There have certainly been real protests aimed at Apple for things such as the treatment of their employees at the time of new product releases, how green they are(n’t), and the issues at Foxconn. But in those cases, the message and messenger were clear and up front.

Secondly, it raises the question of the true objective – promote RIM or Apple. I’m not suggesting RIM wanted to promote Apple, but only Apple, (and Samsung who is also a RIM competitor) got any press or awareness out of the experience until now.

If the intent was to raise doubt about Apple or their products, a deeper conversation was certainly needed on differences in product features, price, brand attributes, or something.
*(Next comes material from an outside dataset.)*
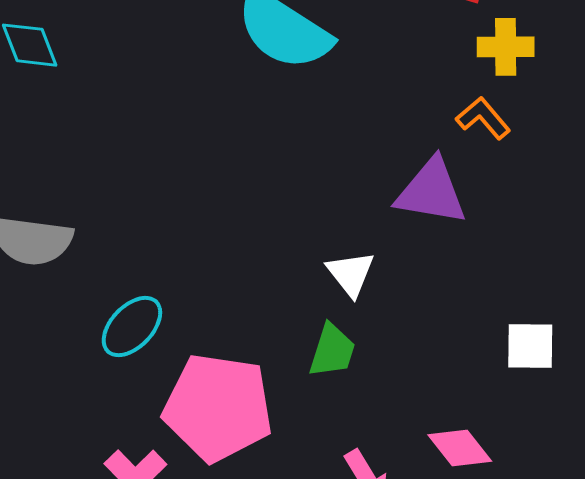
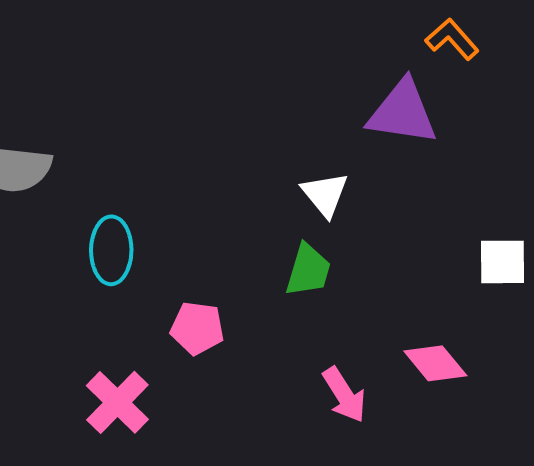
cyan ellipse: (132, 327) -> (111, 250), turned -42
pink pentagon: (218, 408) -> (197, 328), size x0.5

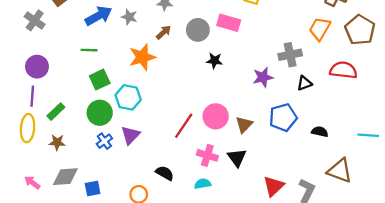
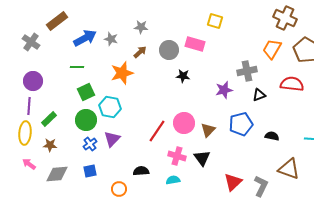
black semicircle: (165, 173) -> (141, 171), turned -35
pink arrow: (32, 183) -> (29, 164), moved
blue square: (93, 188) -> (90, 171), moved

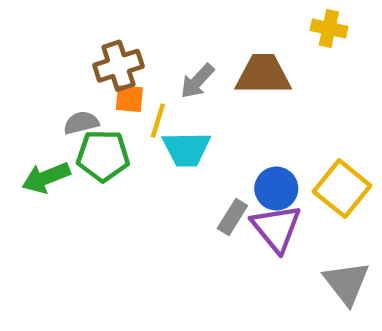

The message “wake up”, (implying Apple buyers were missing out on something, being tricked, or not getting their money worth), seems the most ironic aspect. If anyone was missing out, being tricked, or not getting their money worth – it was RIM.

Chances are an agency (internal or external) was involved in the strategy, creation, or at the least implementation of the protest.

Would you take the assignment? What advise would you give? What do you think?

 

One comment

  1. I think that one or more people will (and should) lose their jobs.

    The first rule of marketing is that you advance the objective. The second (my bias is showing) is that there is some way to describe, define or measure the result… as in what did it accomplish, never mind ROI.

    What can I say, the phrase bonehead comes to mind. So does the idea of taking unnecessary risks… Unfortunately while located elsewhere, this is probably an excellent example of what we have to look forward to in November when the Super PACs unleash the hounds with no accountability. That will in all likelihood be a Janus Moment.